Jul 24, 2020
"Animal Cracker" debuts on Netflix after 3 years of delivery hell
Animal Crackers, a cg family film by first-time feature director Scott Christian Sava and veteran Tony Bancroft, has premiered on Netflix. The fact that it has reached our screens at all is newsworthy.
Why did the film take so long to become available- Because the film has been stuck in distribution limbo for three years. The production, which ran from 2014 to 2017, went over budget, embroiling Sava in financial deals that he struggled to honor. These problems complicated efforts to secure a distributor, and he eventually lost control of the film to an investor, who sold the global rights to Netflix. The saga is recounted in a report by Variety.

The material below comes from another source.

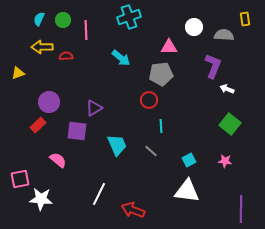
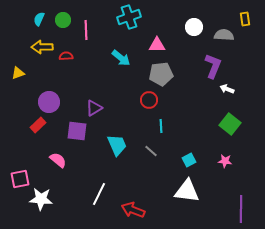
pink triangle: moved 12 px left, 2 px up
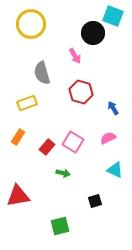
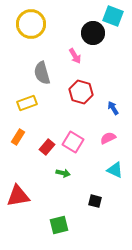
black square: rotated 32 degrees clockwise
green square: moved 1 px left, 1 px up
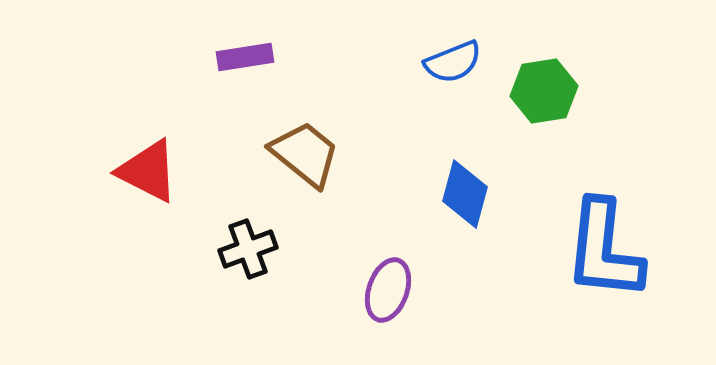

So Netflix didn't produce the film- No. The film was a passion project for Sava, who based the story on a comic he'd written for his sons. Over time, the film secured $19.5 million from investors in Seattle, South Korea, and China. In 2014, the Tennessean reported that he had received offers from Warner Bros., Disney, DreamWorks, Sony, and Harvey Weinstein. None came to pass, and Sava produced the film through his Nashville, Tennessee-based Blue Dream Studios, with the animation done in Spain at a subsidiary of the studio.
What happened then- Sava struck agreements with multiple distributors, which went nowhere. One, Ryan Kavanaugh's Relativity Media, faced multiple bankruptcies, while another, Byron Allen's Entertainment Studios, also failed to release the film. When we spoke to Sava in May 2018, he had just pressured Allen to act by unilaterally announcing a release date. “In Hollywood, all you get is words,” he told us.
Meanwhile, Sava was negotiating with Rodger May, a seafood magnate turned film investor, who had loaned him $5 million to complete the movie. Variety details how their relationship soured through disagreements over who was owed what. It culminated in a lawsuit, which saw May take control of the rights.
What about the film itself- It premiered at Annecy back in 2017 to warm reviews. Remarkably for a first-time filmmaker, Sava managed to attract an all-star voice cast, led by Emily Blunt and John Krasinski, as well as an experienced co-director in Tony Bancroft (Mulan). Netflix is finally giving the film the global audience Sava craved, even if it isn't quite on his terms. He recently told Animation Magazine, “I couldn't be happier.”